*** Opening PROVIDED TEXT ***
Regardless of how an order gets generated or delivered, it passes through a risk management matrix. This matrix is a series of risk management checks that an order undergoes before it is forwarded to the exchange. The onus of getting the trades settled resides with the broker. Any client default will have to be made good to the clearing corporation by the broker. Credit defaults are thus undesirable from the point of view of the broker who puts money and credibility on the line on behalf of the customer. Hence, these credit and risk management checks are deemed necessary.

Institutions are normally considered less risky than retail customers. That is because they have a large balance sheet compared to the size of orders they want to place. They also maintain a lot of collateral with the members they push their trades through. Their trades are hence subjected to fewer risk management checks than retail clients.

The mechanisms followed when orders are accepted and sent to exchanges for matching are the same for both institutions and retail clients. However, for retail customers the orders are subjected to tighter risk management checks and scrutiny. The underlying assumption in all such risk management checks is that retail clients are less credit worthy and hence more susceptible to defaulting than institutions. A recent extension of retail trading has been trading through the Internet. This exposes brokers to even more risk because the clients become faceless. In the good old days of “call and trade” (receiving orders by phone), most brokers executed transactions of clients they knew. With the advancement in trading channels, the process of account opening became more institutionalized, and the numbers came at the expense of client scrutiny. Most brokers who operate on behalf of retail clients these days operate on the full-covered concept. This means that while accepting orders from retail clients, they cover their risks as much as possible by demanding an equal value of cash or near cash securities.

The steps below show how a retail transaction is conducted and the benefit provided by risk management. The method utilized is more or less the same in call and trade as in Internet trading. The order delivery mechanism changes, but the basic risk management principle implemented remains the same. Here are the steps:


  1. The client calls the broker to give the orders for a transaction (in Internet trading the client logs on to the Internet trading site, provides credentials, and enters orders).
  2. The broker validates that the order is coming from a correct and reliable source.
  3. In case the client gives a buy order, the broker’s system makes a query to ascertain whether the client has enough balance in a bank account or in the account the client maintains with the broker. In case the client does not have enough balance, the order is rejected even before forwarding to the exchange. If the client has the balance, the order is accepted, but the value of the order is deducted from the client’s balance to ensure that he does not send a series of orders for which he cannot make an upfront payment. Many brokers still do not have direct interfaces to a banking system. In such cases, they ask the client to maintain a deposit and collateral in the form of cash and other securities; they keep the ledger balances of a client’s cash and collateral account in their back-office system and query this system while placing the order to ensure that the client has enough money in his account. The figure below illustrates this process.
*** Closing PROVIDED TEXT ***
• _EXERCISES_
1 - In the passage on order risk management, with whom does the onus of getting trades settled reside?
2 - Quote the passage on order risk management between "1. The client" and "and enters orders).", inclusive.
*** Opening PROVIDED INFORMATION ***
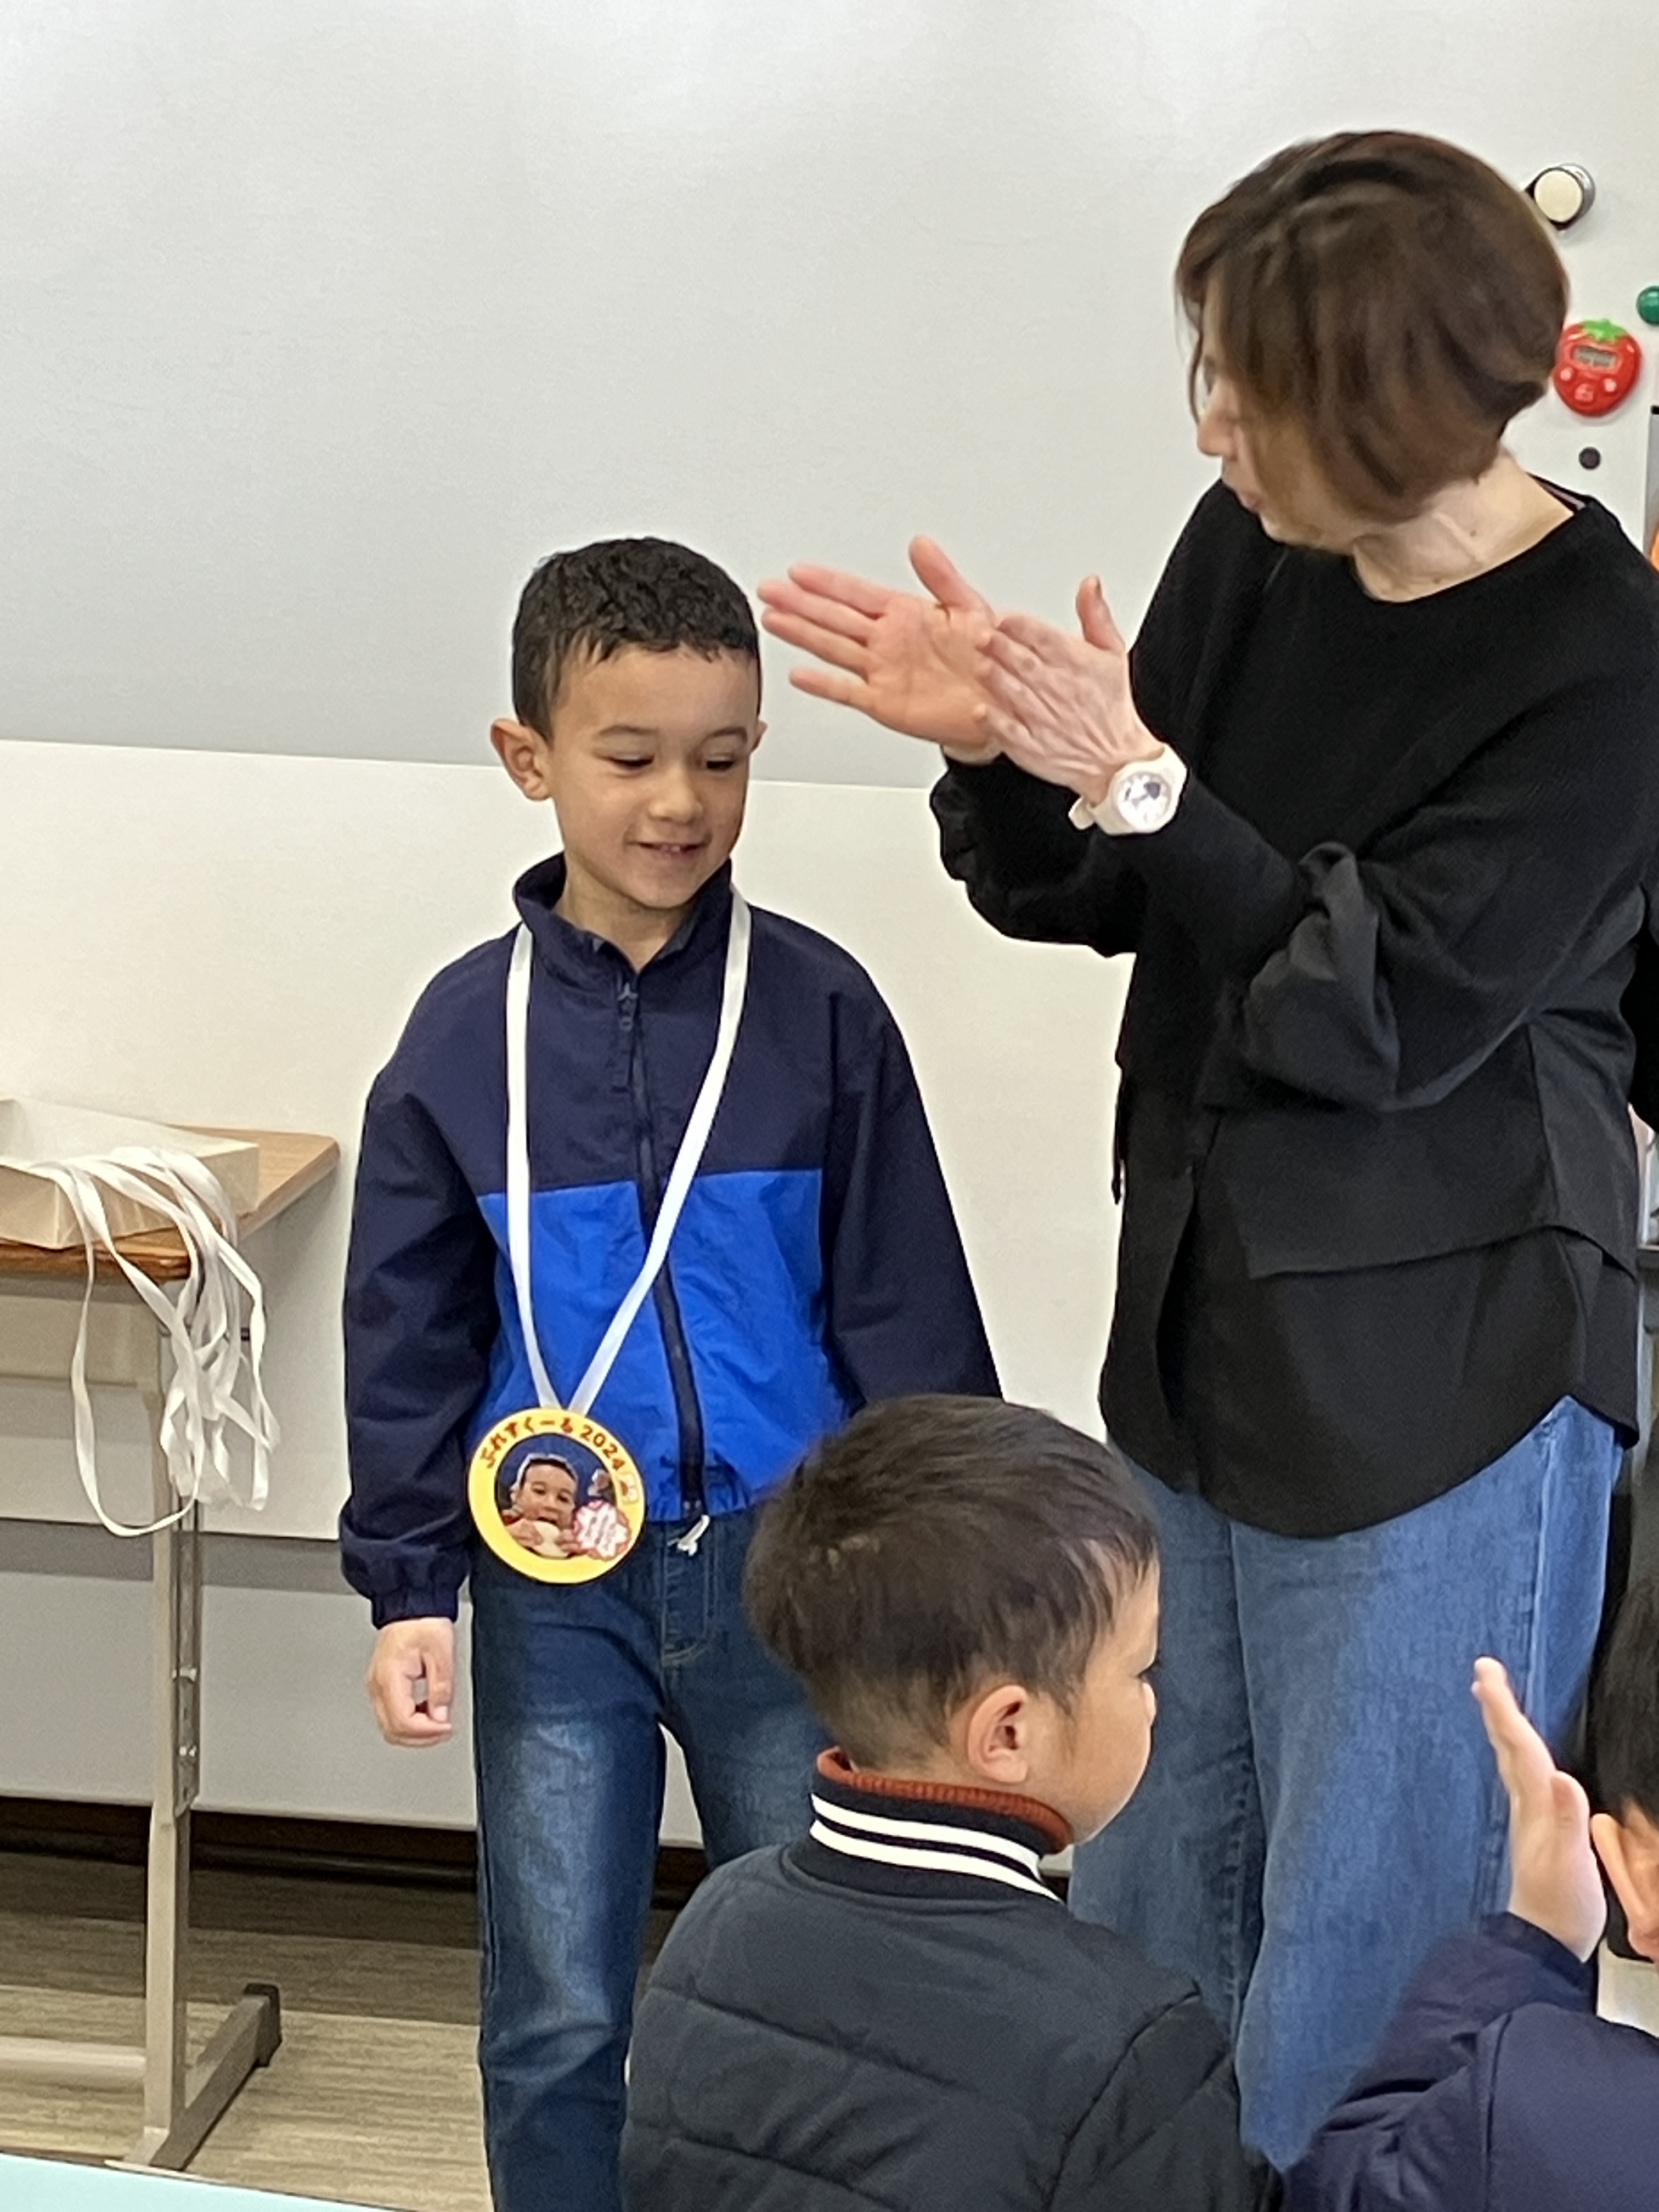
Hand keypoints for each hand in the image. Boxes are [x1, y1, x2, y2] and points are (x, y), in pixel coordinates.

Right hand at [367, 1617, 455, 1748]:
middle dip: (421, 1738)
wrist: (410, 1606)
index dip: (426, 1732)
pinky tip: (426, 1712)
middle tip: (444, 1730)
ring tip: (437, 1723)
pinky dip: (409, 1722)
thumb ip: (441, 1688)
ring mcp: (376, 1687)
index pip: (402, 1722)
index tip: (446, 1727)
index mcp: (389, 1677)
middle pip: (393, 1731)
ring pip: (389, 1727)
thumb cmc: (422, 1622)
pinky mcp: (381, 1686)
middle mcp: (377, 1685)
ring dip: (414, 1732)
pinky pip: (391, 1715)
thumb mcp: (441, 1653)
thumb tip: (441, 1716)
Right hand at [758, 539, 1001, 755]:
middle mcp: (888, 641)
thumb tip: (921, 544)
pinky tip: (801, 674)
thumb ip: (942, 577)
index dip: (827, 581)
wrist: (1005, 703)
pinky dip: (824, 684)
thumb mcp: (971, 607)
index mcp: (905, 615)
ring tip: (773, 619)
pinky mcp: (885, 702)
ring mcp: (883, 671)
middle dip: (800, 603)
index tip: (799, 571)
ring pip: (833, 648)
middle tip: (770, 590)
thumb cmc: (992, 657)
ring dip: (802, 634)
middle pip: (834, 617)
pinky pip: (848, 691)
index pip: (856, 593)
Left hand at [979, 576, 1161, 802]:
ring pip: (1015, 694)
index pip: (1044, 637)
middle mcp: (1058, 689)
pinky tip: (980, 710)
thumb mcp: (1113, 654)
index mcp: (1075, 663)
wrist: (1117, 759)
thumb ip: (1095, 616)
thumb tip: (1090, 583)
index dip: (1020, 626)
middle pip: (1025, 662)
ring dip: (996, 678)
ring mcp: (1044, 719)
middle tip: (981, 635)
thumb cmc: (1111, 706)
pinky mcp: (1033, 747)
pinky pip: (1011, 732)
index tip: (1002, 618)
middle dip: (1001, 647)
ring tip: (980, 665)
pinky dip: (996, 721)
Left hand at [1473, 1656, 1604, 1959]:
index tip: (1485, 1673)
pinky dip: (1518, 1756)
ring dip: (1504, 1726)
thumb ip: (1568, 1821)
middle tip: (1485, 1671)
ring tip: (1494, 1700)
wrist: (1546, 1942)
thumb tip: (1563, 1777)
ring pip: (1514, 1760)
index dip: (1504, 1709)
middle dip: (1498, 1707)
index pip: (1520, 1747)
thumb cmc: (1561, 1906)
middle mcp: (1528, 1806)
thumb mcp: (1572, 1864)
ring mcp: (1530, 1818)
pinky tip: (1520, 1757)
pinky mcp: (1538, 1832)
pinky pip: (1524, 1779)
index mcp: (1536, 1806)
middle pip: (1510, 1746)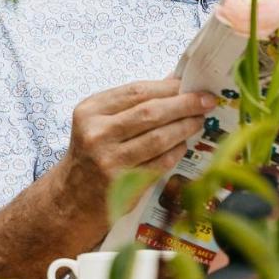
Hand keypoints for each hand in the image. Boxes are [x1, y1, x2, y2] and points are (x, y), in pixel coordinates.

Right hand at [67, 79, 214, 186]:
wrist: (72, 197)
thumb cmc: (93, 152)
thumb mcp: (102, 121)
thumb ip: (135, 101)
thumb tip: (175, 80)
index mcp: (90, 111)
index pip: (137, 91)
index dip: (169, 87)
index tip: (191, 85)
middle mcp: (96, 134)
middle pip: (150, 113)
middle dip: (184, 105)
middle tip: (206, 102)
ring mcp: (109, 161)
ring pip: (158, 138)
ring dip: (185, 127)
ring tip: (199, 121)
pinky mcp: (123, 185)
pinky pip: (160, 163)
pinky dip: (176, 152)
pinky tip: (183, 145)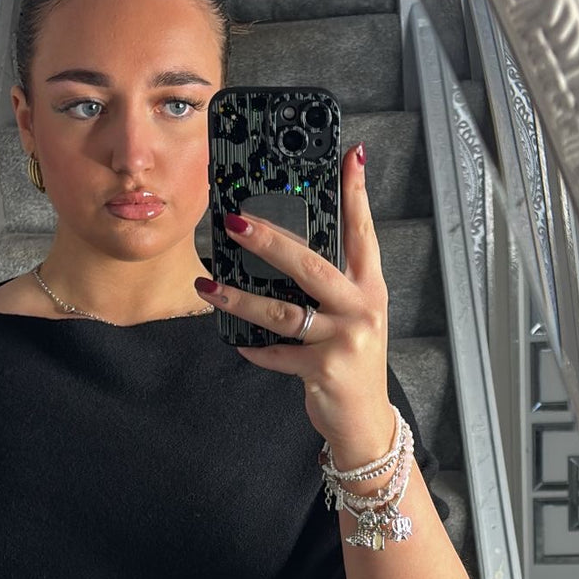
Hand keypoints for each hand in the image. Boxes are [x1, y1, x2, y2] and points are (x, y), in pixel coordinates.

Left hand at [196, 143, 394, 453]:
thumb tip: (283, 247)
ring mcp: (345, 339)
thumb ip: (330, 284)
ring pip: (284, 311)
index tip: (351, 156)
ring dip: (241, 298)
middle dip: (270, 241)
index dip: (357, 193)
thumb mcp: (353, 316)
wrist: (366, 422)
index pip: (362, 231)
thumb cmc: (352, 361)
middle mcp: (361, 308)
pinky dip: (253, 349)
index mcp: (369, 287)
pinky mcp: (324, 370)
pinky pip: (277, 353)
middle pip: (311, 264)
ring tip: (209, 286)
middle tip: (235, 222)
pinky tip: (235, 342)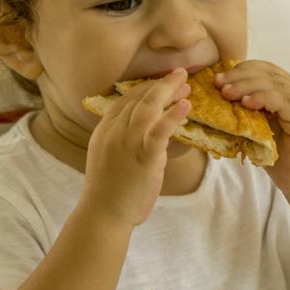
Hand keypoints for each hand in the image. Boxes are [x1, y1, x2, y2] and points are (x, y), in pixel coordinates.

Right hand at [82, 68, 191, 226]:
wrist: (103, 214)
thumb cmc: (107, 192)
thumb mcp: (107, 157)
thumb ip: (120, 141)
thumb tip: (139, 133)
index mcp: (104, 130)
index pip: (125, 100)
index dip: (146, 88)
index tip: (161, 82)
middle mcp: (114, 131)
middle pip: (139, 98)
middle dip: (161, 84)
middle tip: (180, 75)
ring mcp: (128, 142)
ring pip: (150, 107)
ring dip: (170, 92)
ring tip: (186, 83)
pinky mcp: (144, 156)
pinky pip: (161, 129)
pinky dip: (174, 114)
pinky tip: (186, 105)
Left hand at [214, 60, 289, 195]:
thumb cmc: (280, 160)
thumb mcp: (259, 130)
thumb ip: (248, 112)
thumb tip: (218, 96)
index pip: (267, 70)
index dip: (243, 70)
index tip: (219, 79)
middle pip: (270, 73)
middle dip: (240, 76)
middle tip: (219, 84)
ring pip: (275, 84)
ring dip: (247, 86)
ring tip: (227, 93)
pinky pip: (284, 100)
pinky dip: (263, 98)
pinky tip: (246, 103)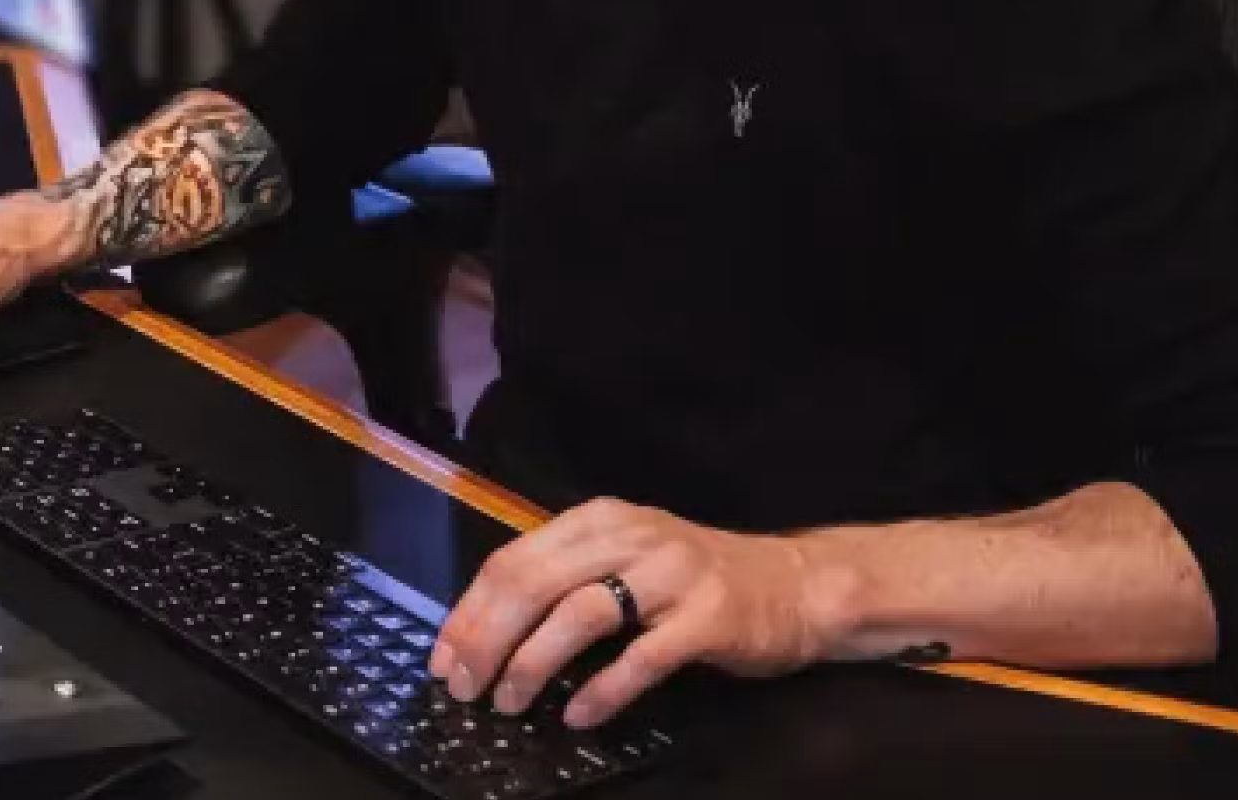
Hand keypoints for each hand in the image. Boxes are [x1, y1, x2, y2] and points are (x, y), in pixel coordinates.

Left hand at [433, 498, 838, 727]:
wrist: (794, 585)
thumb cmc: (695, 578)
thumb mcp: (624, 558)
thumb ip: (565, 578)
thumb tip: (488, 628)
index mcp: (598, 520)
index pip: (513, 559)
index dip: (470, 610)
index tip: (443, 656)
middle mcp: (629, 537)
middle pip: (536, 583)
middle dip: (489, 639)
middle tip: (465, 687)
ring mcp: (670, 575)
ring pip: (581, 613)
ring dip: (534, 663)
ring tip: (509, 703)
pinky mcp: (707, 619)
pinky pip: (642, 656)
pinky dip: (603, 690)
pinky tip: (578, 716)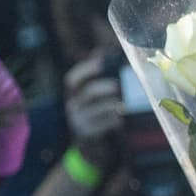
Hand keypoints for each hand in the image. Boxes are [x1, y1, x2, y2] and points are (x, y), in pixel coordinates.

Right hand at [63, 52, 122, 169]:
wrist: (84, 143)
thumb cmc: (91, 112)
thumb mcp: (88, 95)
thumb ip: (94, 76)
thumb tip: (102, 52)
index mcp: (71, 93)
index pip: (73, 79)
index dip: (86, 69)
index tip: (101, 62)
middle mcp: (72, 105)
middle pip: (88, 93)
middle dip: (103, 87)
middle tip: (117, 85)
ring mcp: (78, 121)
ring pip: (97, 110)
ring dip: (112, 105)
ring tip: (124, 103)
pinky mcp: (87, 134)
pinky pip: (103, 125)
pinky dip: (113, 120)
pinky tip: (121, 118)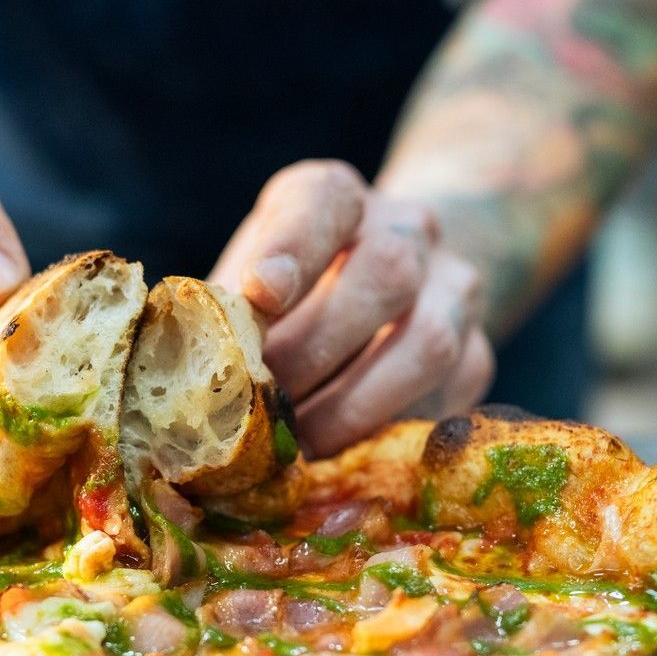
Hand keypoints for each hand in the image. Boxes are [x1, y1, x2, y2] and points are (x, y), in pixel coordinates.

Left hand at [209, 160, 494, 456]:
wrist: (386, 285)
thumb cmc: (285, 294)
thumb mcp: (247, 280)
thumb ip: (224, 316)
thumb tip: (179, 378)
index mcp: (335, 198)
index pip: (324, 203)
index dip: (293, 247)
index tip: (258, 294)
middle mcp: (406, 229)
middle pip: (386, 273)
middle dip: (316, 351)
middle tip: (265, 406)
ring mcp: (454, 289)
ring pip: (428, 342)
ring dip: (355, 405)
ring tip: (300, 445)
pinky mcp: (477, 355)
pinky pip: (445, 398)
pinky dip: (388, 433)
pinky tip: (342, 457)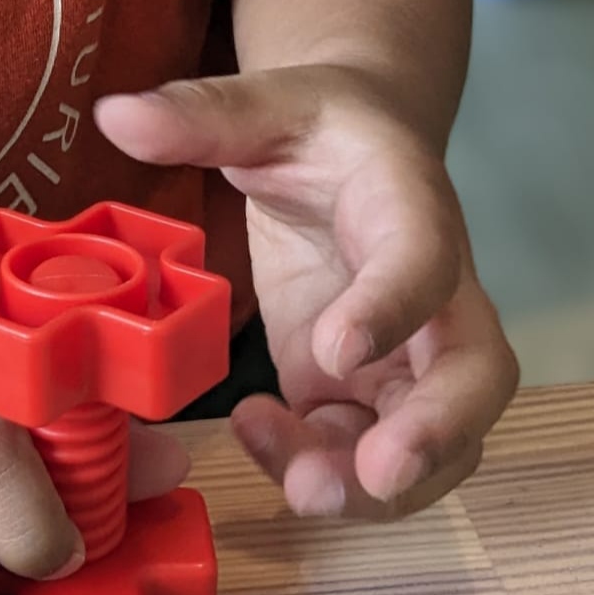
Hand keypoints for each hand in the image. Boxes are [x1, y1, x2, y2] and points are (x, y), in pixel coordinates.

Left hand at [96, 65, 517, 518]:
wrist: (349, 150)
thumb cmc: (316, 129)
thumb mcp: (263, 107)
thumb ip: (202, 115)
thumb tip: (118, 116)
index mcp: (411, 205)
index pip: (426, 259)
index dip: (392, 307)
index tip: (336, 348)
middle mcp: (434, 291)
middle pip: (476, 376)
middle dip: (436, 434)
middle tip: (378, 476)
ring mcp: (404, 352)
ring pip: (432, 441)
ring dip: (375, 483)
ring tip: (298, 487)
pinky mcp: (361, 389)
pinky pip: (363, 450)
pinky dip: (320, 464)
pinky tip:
*** Closing PROVIDED INFORMATION ***
• _RESULTS BY TASK_
1 - The broker.

2 -
1. The client calls the broker to give the orders for a transaction (in Internet trading the client logs on to the Internet trading site, provides credentials, and enters orders).